■ **Exercise**
Return every line of the items below that contains the string "đang", matching case exactly.
───── Study material ─────
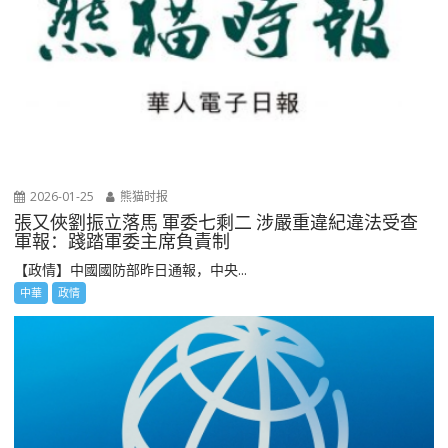
2026-01-25
熊猫时报
張又俠劉振立落馬 軍委七剩二 涉嚴重違紀違法受查
軍報：踐踏軍委主席負責制
【政情】中國國防部昨日通報，中央...
中華
政情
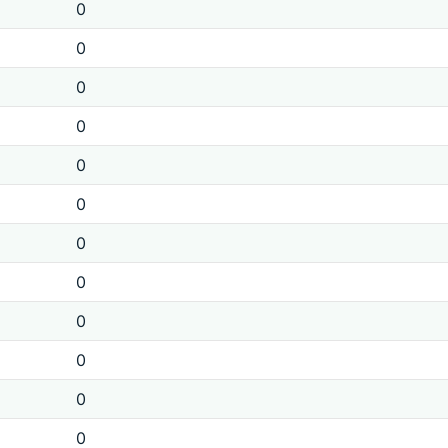
0
0
0
0
0
0
0
0
0
0
0
0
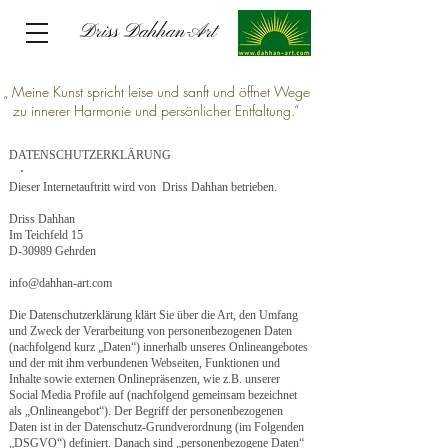
Driss Dahhan-Art
Driss Dahhan-Art
​„ Meine Kunst spricht leise und sanft und öffnet Wege
zu innerer Harmonie und persönlicher Entfaltung.“
DATENSCHUTZERKLÄRUNG
.
Dieser Internetauftritt wird von Driss Dahhan betrieben.
Driss Dahhan
Im Teichfeld 15
D-30989 Gehrden
info@dahhan-art.com
Die Datenschutzerklärung klärt Sie über die Art, den Umfang
und Zweck der Verarbeitung von personenbezogenen Daten
(nachfolgend kurz „Daten“) innerhalb unseres Onlineangebotes
und der mit ihm verbundenen Webseiten, Funktionen und
Inhalte sowie externen Onlinepräsenzen, wie z.B. unserer
Social Media Profile auf (nachfolgend gemeinsam bezeichnet
als „Onlineangebot“). Der Begriff der personenbezogenen
Daten ist in der Datenschutz-Grundverordnung (im Folgenden
„DSGVO“) definiert. Danach sind „personenbezogene Daten“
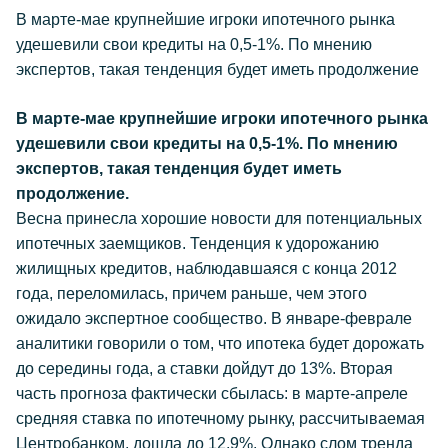
В марте-мае крупнейшие игроки ипотечного рынка
удешевили свои кредиты на 0,5-1%. По мнению
экспертов, такая тенденция будет иметь продолжение
В марте-мае крупнейшие игроки ипотечного рынка
удешевили свои кредиты на 0,5-1%. По мнению
экспертов, такая тенденция будет иметь
продолжение.
Весна принесла хорошие новости для потенциальных
ипотечных заемщиков. Тенденция к удорожанию
жилищных кредитов, наблюдавшаяся с конца 2012
года, переломилась, причем раньше, чем этого
ожидало экспертное сообщество. В январе-феврале
аналитики говорили о том, что ипотека будет дорожать
до середины года, а ставки дойдут до 13%. Вторая
часть прогноза фактически сбылась: в марте-апреле
средняя ставка по ипотечному рынку, рассчитываемая
Центробанком, дошла до 12,9%. Однако слом тренда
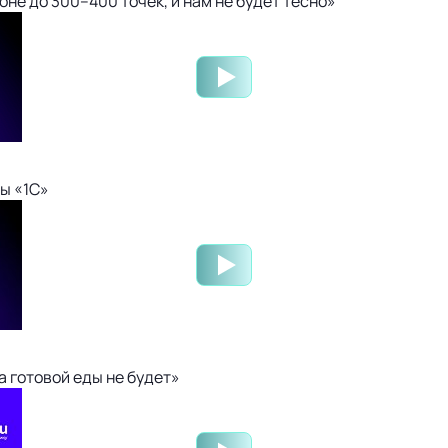
не до 300–400 точек, и нам не будет тесно»
ы «1С»
 готовой еды не будет»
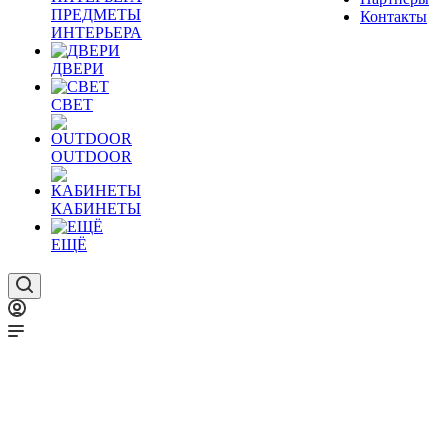
ПРЕДМЕТЫ
Контакты
ИНТЕРЬЕРА
ДВЕРИ
СВЕТ
OUTDOOR
КАБИНЕТЫ
ЕЩЁ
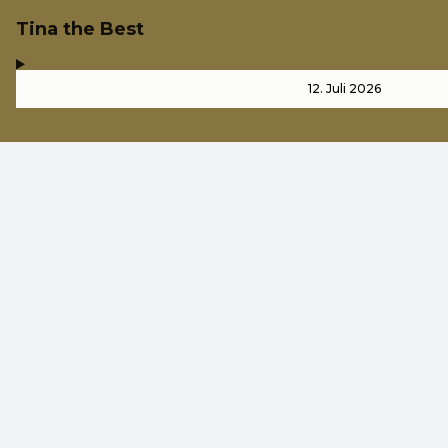
Tina the Best
,
-
12. Juli 2026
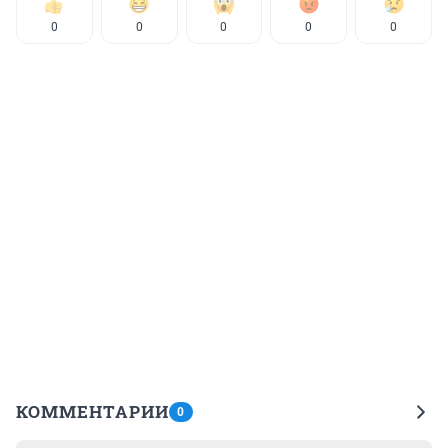
0
0
0
0
0
КОММЕНТАРИИ
0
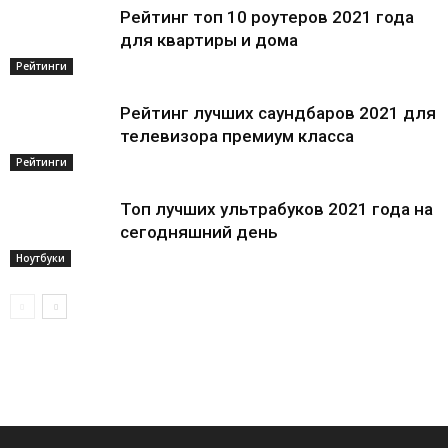
Рейтинг топ 10 роутеров 2021 года
для квартиры и дома
Рейтинги
Рейтинг лучших саундбаров 2021 для
телевизора премиум класса
Рейтинги
Топ лучших ультрабуков 2021 года на
сегодняшний день
Ноутбуки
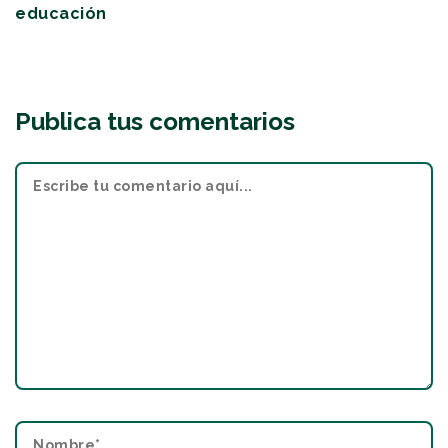
educación
Publica tus comentarios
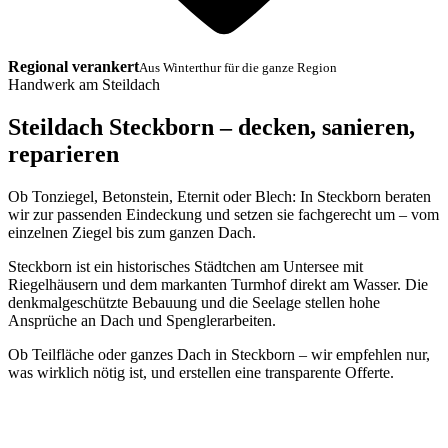
Regional verankert
Aus Winterthur für die ganze Region
Handwerk am Steildach
Steildach Steckborn – decken, sanieren,
reparieren
Ob Tonziegel, Betonstein, Eternit oder Blech: In Steckborn beraten
wir zur passenden Eindeckung und setzen sie fachgerecht um – vom
einzelnen Ziegel bis zum ganzen Dach.
Steckborn ist ein historisches Städtchen am Untersee mit
Riegelhäusern und dem markanten Turmhof direkt am Wasser. Die
denkmalgeschützte Bebauung und die Seelage stellen hohe
Ansprüche an Dach und Spenglerarbeiten.
Ob Teilfläche oder ganzes Dach in Steckborn – wir empfehlen nur,
was wirklich nötig ist, und erstellen eine transparente Offerte.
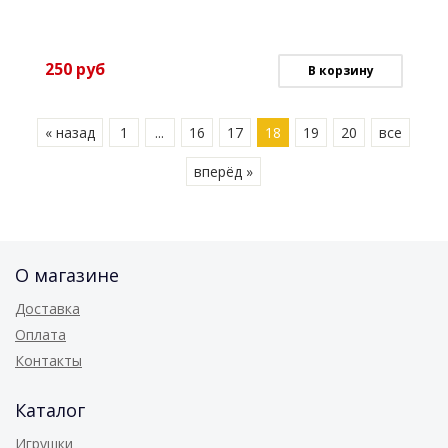
250
руб
В корзину
« назад
1
...
16
17
18
19
20
все
вперёд »
О магазине
Доставка
Оплата
Контакты
Каталог
Игрушки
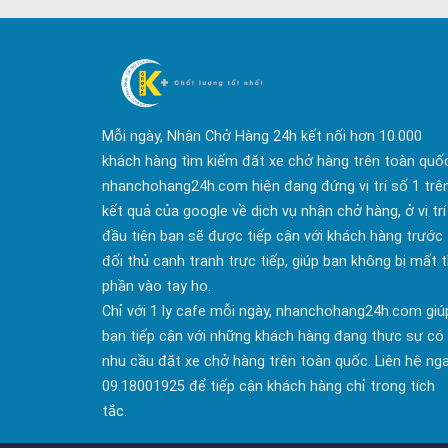
Mỗi ngày, Nhận Chở Hàng 24h kết nối hơn 10.000
khách hàng tìm kiếm đặt xe chở hàng trên toàn quố
nhanchohang24h.com hiện đang đứng vị trí số 1 trê
kết quả của google về dịch vụ nhận chở hàng, ở vị trí
đầu tiên bạn sẽ được tiếp cận với khách hàng trước
đối thủ cạnh tranh trực tiếp, giúp bạn không bị mất t
phần vào tay họ.
Chỉ với 1 ly cafe mỗi ngày, nhanchohang24h.com giú
bạn tiếp cận với những khách hàng đang thực sự có
nhu cầu đặt xe chở hàng trên toàn quốc. Liên hệ ng
09.18001925 để tiếp cận khách hàng chỉ trong tích
tắc.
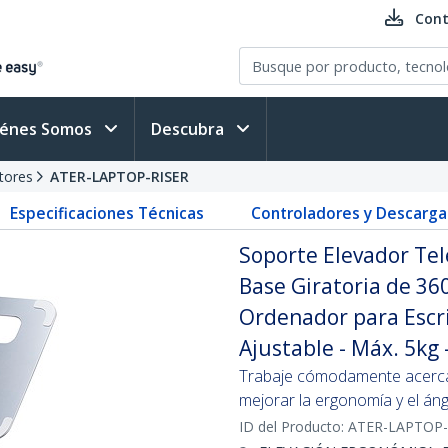
Cont
iénes Somos
Descubra
tores
ATER-LAPTOP-RISER
Especificaciones Técnicas
Controladores y Descarga
Soporte Elevador Tel
Base Giratoria de 36
Ordenador para Escrit
Ajustable - Máx. 5kg 
Trabaje cómodamente acercand
mejorar la ergonomía y el áng
ID del Producto:
ATER-LAPTOP-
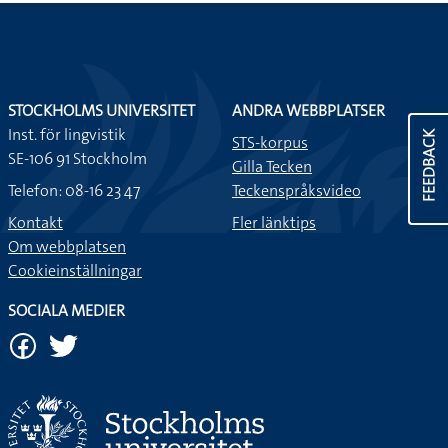
STOCKHOLMS UNIVERSITET
ANDRA WEBBPLATSER
Inst. för lingvistik
FEEDBACK
STS-korpus
SE-106 91 Stockholm
Gilla Tecken
Telefon: 08-16 23 47
Teckenspråksvideo
Kontakt
Fler länktips
Om webbplatsen
Cookieinställningar
SOCIALA MEDIER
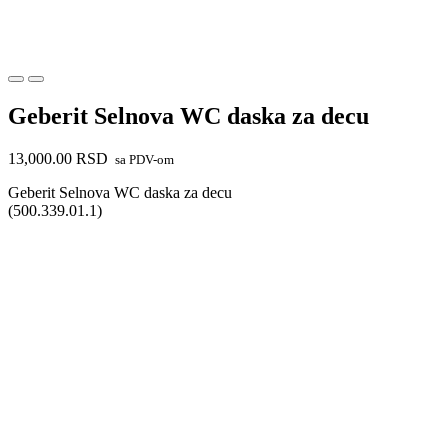
Geberit Selnova WC daska za decu
13,000.00
RSD
sa PDV-om
Geberit Selnova WC daska za decu
(500.339.01.1)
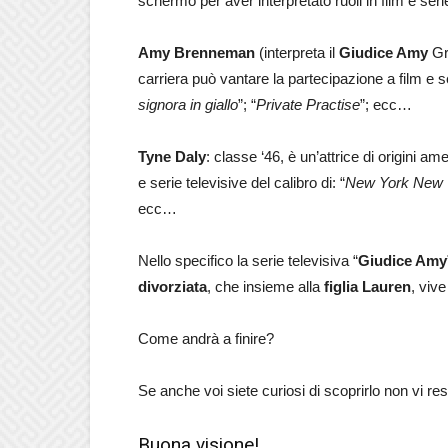
schermo per aver interpretato ruoli in film e s
Amy Brenneman
(interpreta il
Giudice Amy
Gre
carriera può vantare la partecipazione a film e s
signora in giallo
”; “
Private Practise
”; ecc…
Tyne Daly
: classe ‘46, è un’attrice di origini a
e serie televisive del calibro di: “
New York New 
ecc…
Nello specifico la serie televisiva “
Giudice Amy
divorziata
, che insieme alla
figlia Lauren
, viv
Come andrà a finire?
Se anche voi siete curiosi di scoprirlo non vi re
Buona visione!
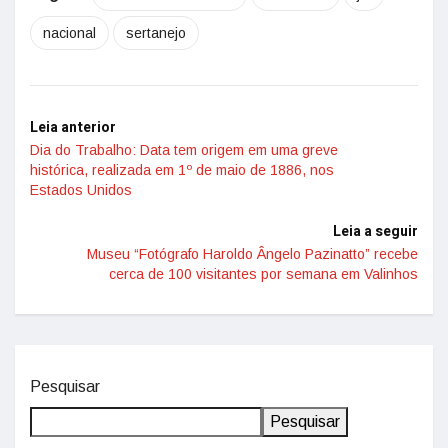
nacional
sertanejo
Leia anterior
Dia do Trabalho: Data tem origem em uma greve
histórica, realizada em 1º de maio de 1886, nos
Estados Unidos
Leia a seguir
Museu “Fotógrafo Haroldo Ângelo Pazinatto” recebe
cerca de 100 visitantes por semana em Valinhos
Pesquisar
Pesquisar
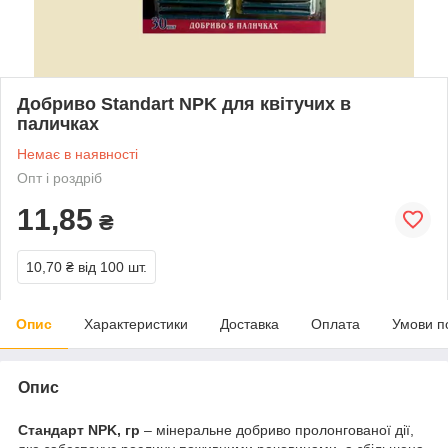
Добриво Standart NPK для квітучих в
паличках
Немає в наявності
Опт і роздріб
11,85
₴
10,70 ₴
від 100 шт.
Опис
Характеристики
Доставка
Оплата
Умови п
Опис
Стандарт NPK, гр
– мінеральне добриво пролонгованої дії,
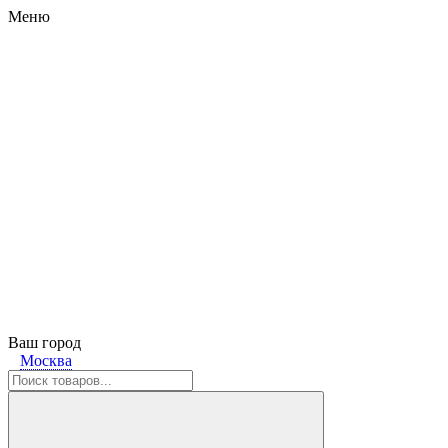
Меню
Ваш город
Москва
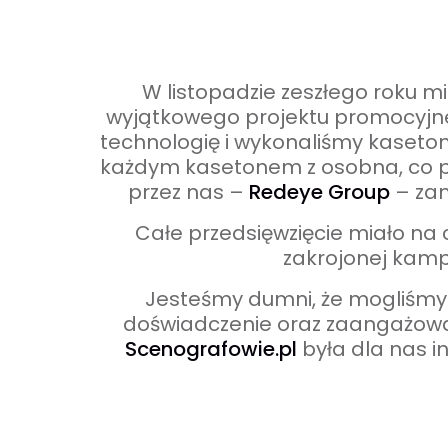
W listopadzie zeszłego roku 
wyjątkowego projektu promocyjneg
technologię i wykonaliśmy kaseto
każdym kasetonem z osobna, co po
przez nas –
Redeye Group
– zam
Całe przedsięwzięcie miało na 
zakrojonej kamp
Jesteśmy dumni, że mogliśmy w
doświadczenie oraz zaangażowan
Scenografowie.pl
była dla nas i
─────
■ **Completed task**
nhanchohang24h.com hiện đang đứng vị trí số 1 trê
bạn tiếp cận với những khách hàng đang thực sự có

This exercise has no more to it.